Courtesy of Pam Martens
By Pam Martens and Russ Martens
On Wednesday, March 11, 2020, the World Health Organization declared COVID-19 to be a pandemic. From that point on, through March 23, the share price performance of the Standard & Poor’s 500 began to diverge dramatically from the share price performance of the mega banks on Wall Street. (See chart above.)
From the start of the year in 2020, the S&P 500 fell a little more than 30 percent through March 23 while Bank of America, Morgan Stanley, Goldman Sachs, and JPMorgan Chase were down from 40 to 50 percent. Citigroup was down by a stunning 56 percent. (Citigroup had closed at $79.89 on December 31, 2019. By the close of trading on March 23, 2020, it was a $35.39 stock.)

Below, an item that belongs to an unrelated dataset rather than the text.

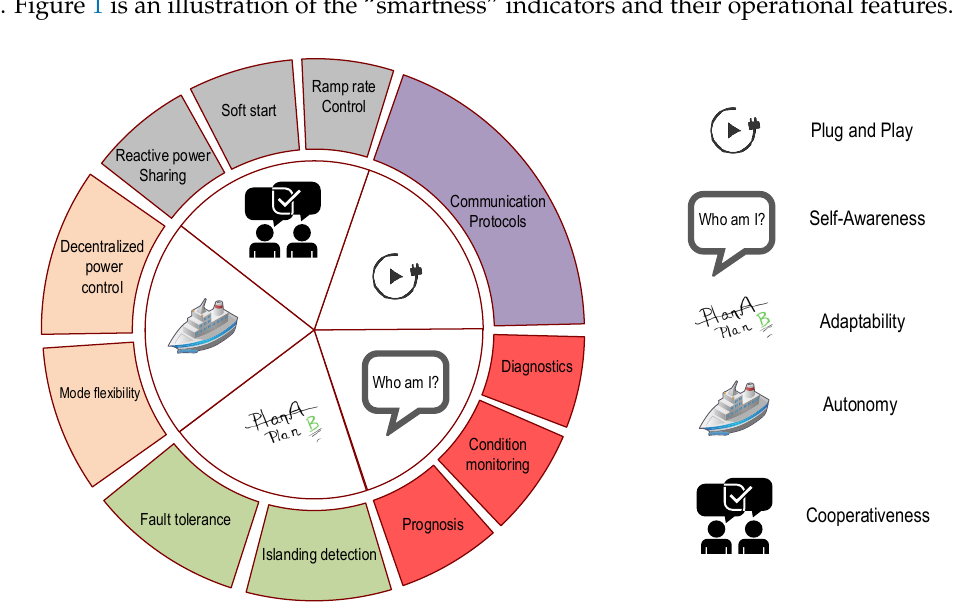
Figure 1. Indicators of smartness for smart inverters.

We compared these bank stocks to the S&P 500 because the companies that make up the S&P 500 index are the corporate customers that these banks are supposed to be lending to. Why are the banks’ corporate customers performing better in a crisis than the banks? Why are the mega banks draining confidence from the financial system with tanking stock prices? Why is Citigroup, a basket case in the last financial crisis, performing like a new basket case in this crisis?

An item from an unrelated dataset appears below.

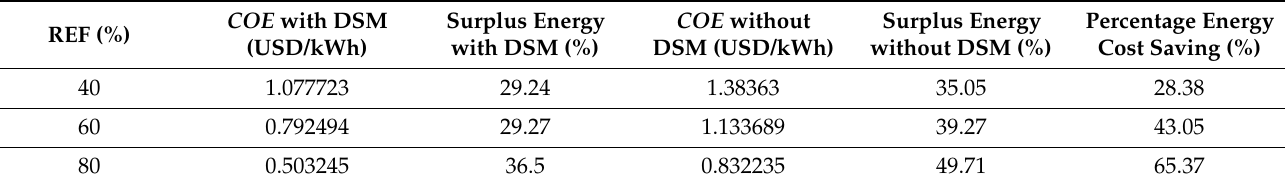
Table 8. Percentage energy cost saving and COE at different REF.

What happened as a result of the tanking share prices of the mega bank stocks in the spring of 2020 is that the Federal Reserve had to quickly reassemble many of the same Wall Street bailout programs that it had created in 2008, for example: the Commercial Paper Funding Facility (CPFF), the Primary Dealer Credit Facility (PDCF), the Term Asset-Backed Securities Loan Facility (TALF), the Money Market Mutual Fund Liquidity Facility (MMLF), and numerous other programs and bailout measures.